> Task instructions
Among the records below, find each line that includes the string "parameters" and copy it.

> Data for processing
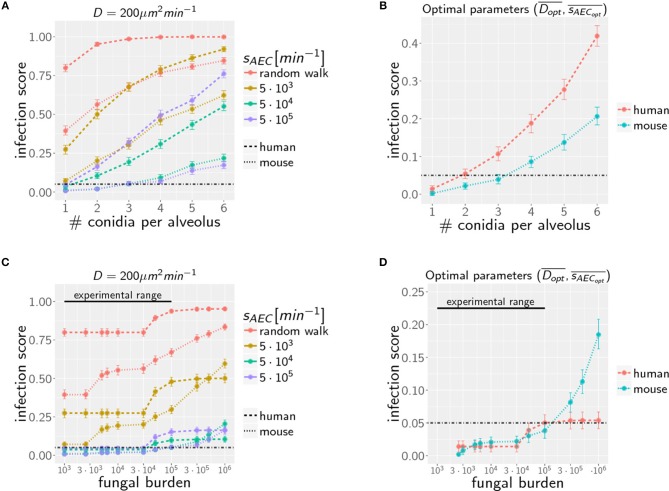
Infection scores IS as a function of the AON (A,B) and the fungal burden (C,D) for selected secretion parameters with diffusion coefficient D=200 μm2min-1
(A,C) and for optimal chemokine parameters Dopt¯ and sAECopt¯
(B,D) in mice and men. Dashed-dotted black line indicates the threshold infection score at ISt = 5%. Error bars represent 95% confidence intervals. Black line represents the experimental range of fungal burden, which is reached in typical mice model experiment.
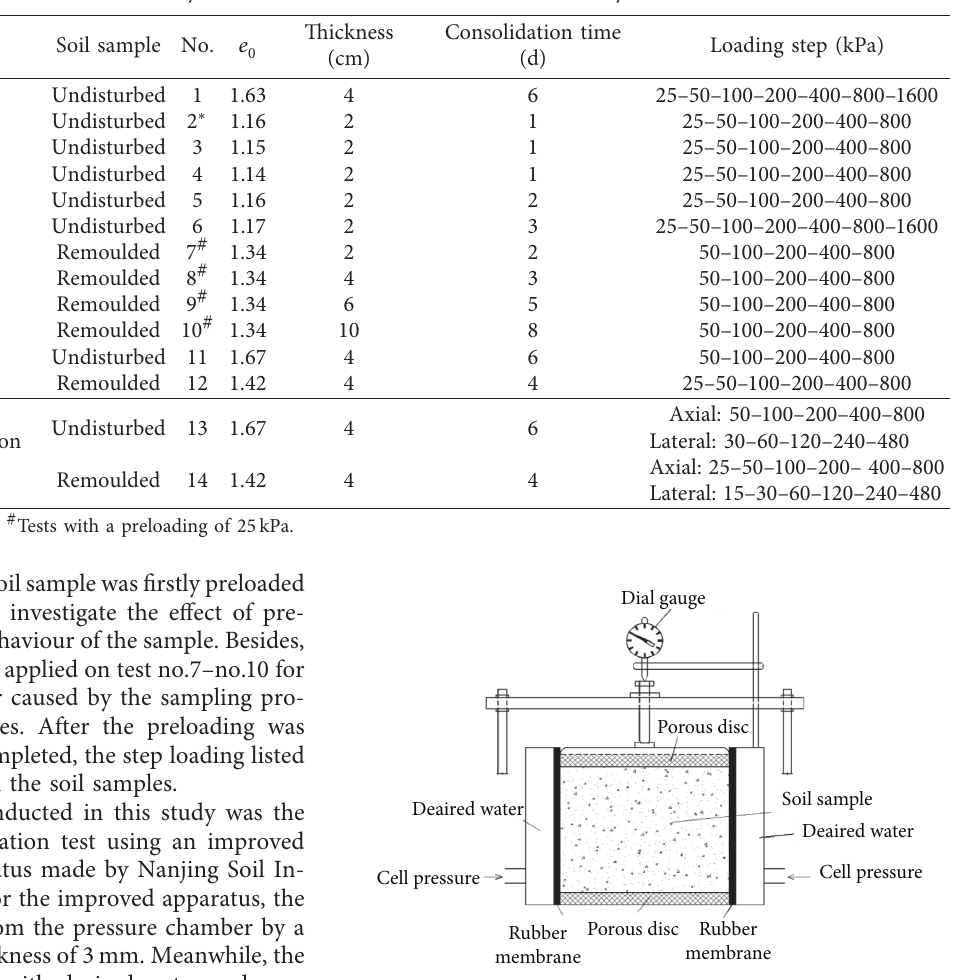
Table 2: Summary of consolidation tests conducted in this study.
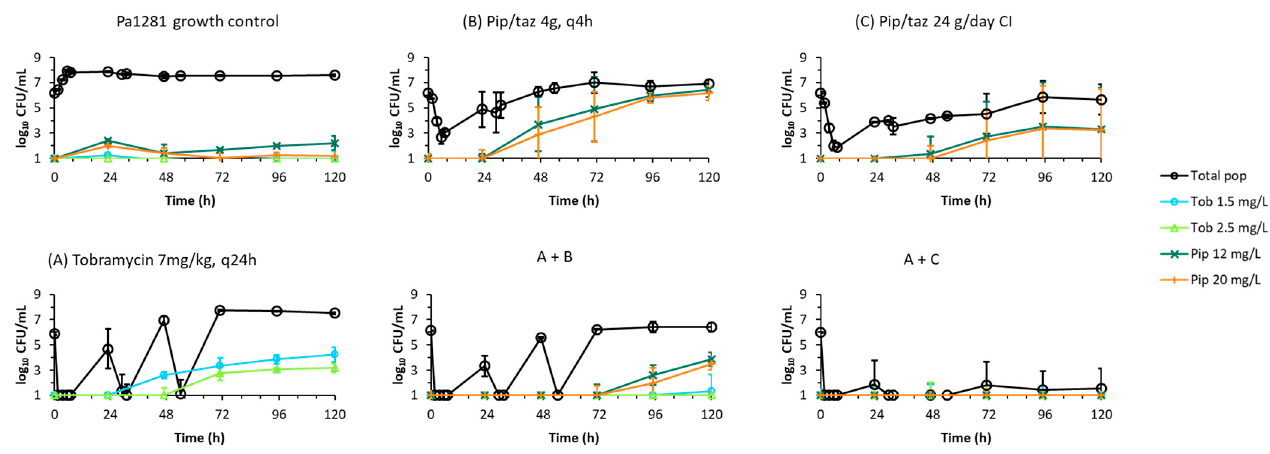
Figure 2. Less susceptible subpopulations of clinical isolate Pa1281 (average ± SE, n = 2) in the dy- namic in vitro infection model quantified on antibiotic-containing agar plates. The total populations (from antibiotic-free agar plates) in each panel below are as shown in Figure 1. Observations below the limit of counting (0.7 log 10 CFU/mL) are plotted at 1.0 log 10 CFU/mL.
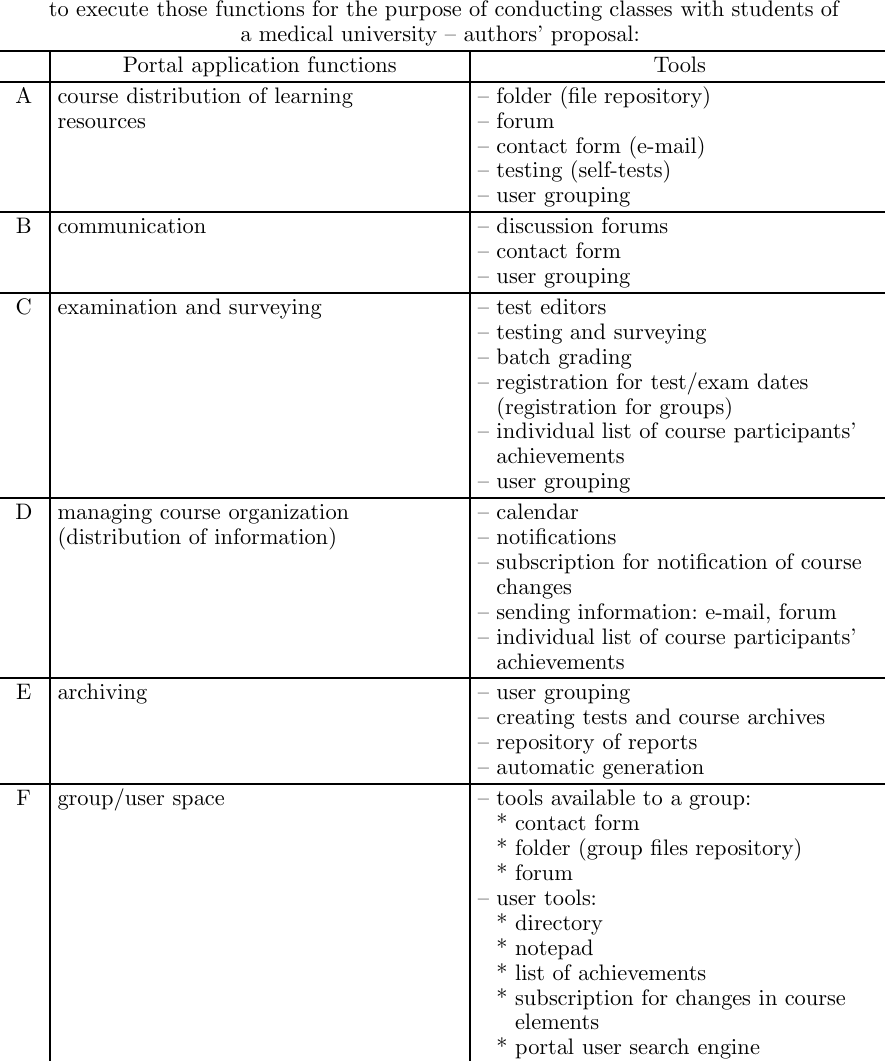
Table 1. E-learning portal tools for medical education – authors’ proposal Division of portal application functions and a set of necessary e-learning portal tools to execute those functions for the purpose of conducting classes with students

> Output
Infection scores IS as a function of the AON (A,B) and the fungal burden (C,D) for selected secretion parameters with diffusion coefficient D=200 μm2min-1
(A,C) and for optimal chemokine parameters Dopt¯ and sAECopt¯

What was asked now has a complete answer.